Mapping Events to Elasticsearch

In Horizon, event table entries contain references to associated node, asset, service, and journal message tables. In Elasticsearch, we must flatten these entries into a single index entry for each insertion. Thus, each index entry contains more context information than would be found in the actual Horizon event. This context information includes the associated node and asset table information which was current when (but may have changed since) the event was archived.

The table of index mappings below has an example event JSON entries retrieved using a sense command. The table illustrates how Horizon saves data in Elasticsearch.

Internal Elasticsearch fields always begin with an underscore character. The internal fields _id, _index and _type are combined to give the unique identifier for an entry as described above under index definitions. All of the fields under _source represent the stored event (Elasticsearch documentation refers to source entries as indexed documents). The ID of each event is included in the _source id field and also duplicated in the internal _id.

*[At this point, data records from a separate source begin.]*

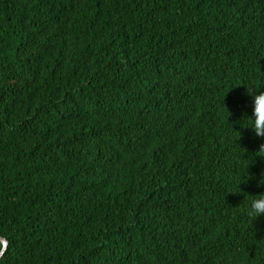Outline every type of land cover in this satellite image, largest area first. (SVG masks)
I'll return each instance as SVG.
<instances>
[{"label": "trees", "instance_id": "1", "mask_svg": "<svg viewBox=\"0 0 264 264\" xmlns=\"http://www.w3.org/2000/svg\"><path fill=\"white\" fill-rule=\"evenodd\" d=\"M249 87L264 0H0V264H264Z\"/></svg>", "mask_w": 264, "mask_h": 264}, {"label": "clouds", "instance_id": "2", "mask_svg": "<svg viewBox=\"0 0 264 264\" xmlns=\"http://www.w3.org/2000/svg\"><path fill=\"white\" fill-rule=\"evenodd\" d=\"M246 94L251 97V115L248 116L251 126L249 127L255 137H264V91H257L249 87ZM264 152V143L260 144L257 153ZM264 185V173L261 174V179L257 186ZM244 199H247L248 206L246 208L247 215L254 221L258 217H264V192L256 195L244 194Z\"/></svg>", "mask_w": 264, "mask_h": 264}, {"label": "water", "instance_id": "3", "mask_svg": "<svg viewBox=\"0 0 264 264\" xmlns=\"http://www.w3.org/2000/svg\"><path fill=\"white\" fill-rule=\"evenodd\" d=\"M0 243L2 244V247H3L2 248V251L0 253V259H1L2 255H3L4 251H5V249L7 247V242L3 238L0 237Z\"/></svg>", "mask_w": 264, "mask_h": 264}]
</instances>
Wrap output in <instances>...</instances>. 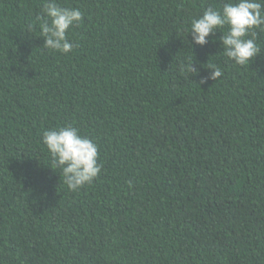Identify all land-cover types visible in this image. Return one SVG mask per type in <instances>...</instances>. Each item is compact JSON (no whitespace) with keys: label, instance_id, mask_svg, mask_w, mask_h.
Instances as JSON below:
<instances>
[{"label":"trees","instance_id":"1","mask_svg":"<svg viewBox=\"0 0 264 264\" xmlns=\"http://www.w3.org/2000/svg\"><path fill=\"white\" fill-rule=\"evenodd\" d=\"M225 2L57 0L64 54L45 0H0V264H264V28L249 66L188 34ZM65 124L102 166L77 191L42 139Z\"/></svg>","mask_w":264,"mask_h":264},{"label":"clouds","instance_id":"2","mask_svg":"<svg viewBox=\"0 0 264 264\" xmlns=\"http://www.w3.org/2000/svg\"><path fill=\"white\" fill-rule=\"evenodd\" d=\"M44 20L40 24V37L43 48L67 54L74 48L68 39L70 29L77 27L83 20V13L77 7H62L57 0H45ZM227 28L226 33L220 31ZM264 28V0H226L221 8L208 7L202 15L190 22L188 34L191 43L204 46L217 32H221L220 43L224 54L239 66H245L261 54L256 42V29ZM194 62L181 65V71L196 75L198 69ZM209 76L201 80L216 81L222 75L219 67H210ZM43 143L51 158L52 165L61 170L70 190L77 191L91 184L101 174L98 162V146L82 136L72 125L54 127L43 132Z\"/></svg>","mask_w":264,"mask_h":264}]
</instances>
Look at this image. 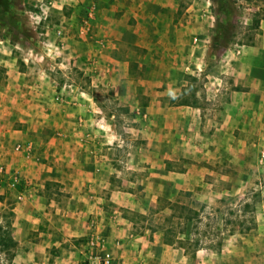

Events in the Horizon events table (i.e., those corresponding to logs or traps) are copied directly to the opennms-events-raw-`indexes. In Horizon events can contain `parameters that are key-value pairs referencing additional data stored when the event is created. In Elasticsearch these parameters are always stored in separate fields in the index, with names beginning with p_.

Events have severity fields defined as integers (long) and also corresponding severity_text fields that give the text equivalent (Critical, Major, Minor, Normal, Cleared).